Given request 1 →
In the passage on education research, which two languages were used in the randomized control trial study published by Piper et al. (2014)?

----------------

While change research is gaining traction, there is limited ‘gold-standard’ empirical evidence to support key hypotheses, particularly those that claim relevance to the Global South. While the number of studies that establish causal links between system-wide interventions and improved student outcomes has increased since Glewwe’s (2002) review, the number of published studies is small (McEwan 2013). In their literature review, Lucas et al. (2013) cited a number of interesting examples in the past 10 years. These include Banerjee et al. (2007) study of remedial tutoring for low-achieving students in India; He et al. (2008) Indian study of scripted lessons; and Friedman et al. (2010) and Piper and Medina’s (Piper and Korda 2011) work on structured lesson plans and in-service training. Most recently, Piper et al. (2014) have published positive findings of a randomised control trial (RCT) study that made use of scripted lessons, high-quality materials, and in-classroom (coaching) support in English and Kiswahili. Recently, Snilstveit et al. (2015) reviewed a larger group of studies that focus on access and learning outcomes in low and middle income countries. They found that structured pedagogy interventions as well as interventions with combined components are consistently associated with significant gains in learning outcomes.

----------------

Given request 2 →
Reproduce the records from the line holding "genus: Cyperus" through the end of the records, inclusive.

----------------

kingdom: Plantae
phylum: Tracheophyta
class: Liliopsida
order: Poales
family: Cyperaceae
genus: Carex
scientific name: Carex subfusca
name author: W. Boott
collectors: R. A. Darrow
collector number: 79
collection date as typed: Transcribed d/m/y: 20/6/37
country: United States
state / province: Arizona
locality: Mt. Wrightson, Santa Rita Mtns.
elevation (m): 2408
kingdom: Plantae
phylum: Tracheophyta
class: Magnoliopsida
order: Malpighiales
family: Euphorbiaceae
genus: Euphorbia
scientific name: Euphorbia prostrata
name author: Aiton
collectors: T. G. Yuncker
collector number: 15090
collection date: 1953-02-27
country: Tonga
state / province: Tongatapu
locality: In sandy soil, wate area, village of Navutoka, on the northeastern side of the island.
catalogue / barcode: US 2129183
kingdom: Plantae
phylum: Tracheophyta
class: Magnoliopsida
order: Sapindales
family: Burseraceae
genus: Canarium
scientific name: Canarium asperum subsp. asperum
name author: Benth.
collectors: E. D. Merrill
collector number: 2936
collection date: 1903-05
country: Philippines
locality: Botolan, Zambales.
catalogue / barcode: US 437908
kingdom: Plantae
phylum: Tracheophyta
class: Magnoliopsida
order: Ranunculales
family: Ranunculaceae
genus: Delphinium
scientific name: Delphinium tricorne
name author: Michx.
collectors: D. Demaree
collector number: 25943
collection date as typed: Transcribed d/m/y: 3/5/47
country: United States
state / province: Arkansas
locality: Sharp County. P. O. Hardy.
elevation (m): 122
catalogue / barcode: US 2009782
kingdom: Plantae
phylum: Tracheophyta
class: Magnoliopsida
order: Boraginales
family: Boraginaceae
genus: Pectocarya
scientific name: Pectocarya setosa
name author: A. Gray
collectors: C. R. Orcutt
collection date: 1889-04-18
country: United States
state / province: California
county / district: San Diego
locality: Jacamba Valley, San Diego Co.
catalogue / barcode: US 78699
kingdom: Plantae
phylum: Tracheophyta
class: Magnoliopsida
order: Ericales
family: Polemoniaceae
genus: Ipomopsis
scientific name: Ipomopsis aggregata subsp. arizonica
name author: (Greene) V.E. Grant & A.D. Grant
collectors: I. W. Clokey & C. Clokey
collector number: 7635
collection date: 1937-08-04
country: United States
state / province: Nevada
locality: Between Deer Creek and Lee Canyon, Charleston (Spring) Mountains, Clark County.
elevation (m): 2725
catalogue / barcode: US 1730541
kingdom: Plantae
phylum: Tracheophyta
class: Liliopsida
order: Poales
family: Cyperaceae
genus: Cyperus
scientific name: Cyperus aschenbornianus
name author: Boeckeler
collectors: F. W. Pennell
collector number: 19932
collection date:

----------------

Answer 1 →
English and Kiswahili.

Answer 2 →
genus: Cyperus
scientific name: Cyperus aschenbornianus
name author: Boeckeler
collectors: F. W. Pennell
collector number: 19932
collection date:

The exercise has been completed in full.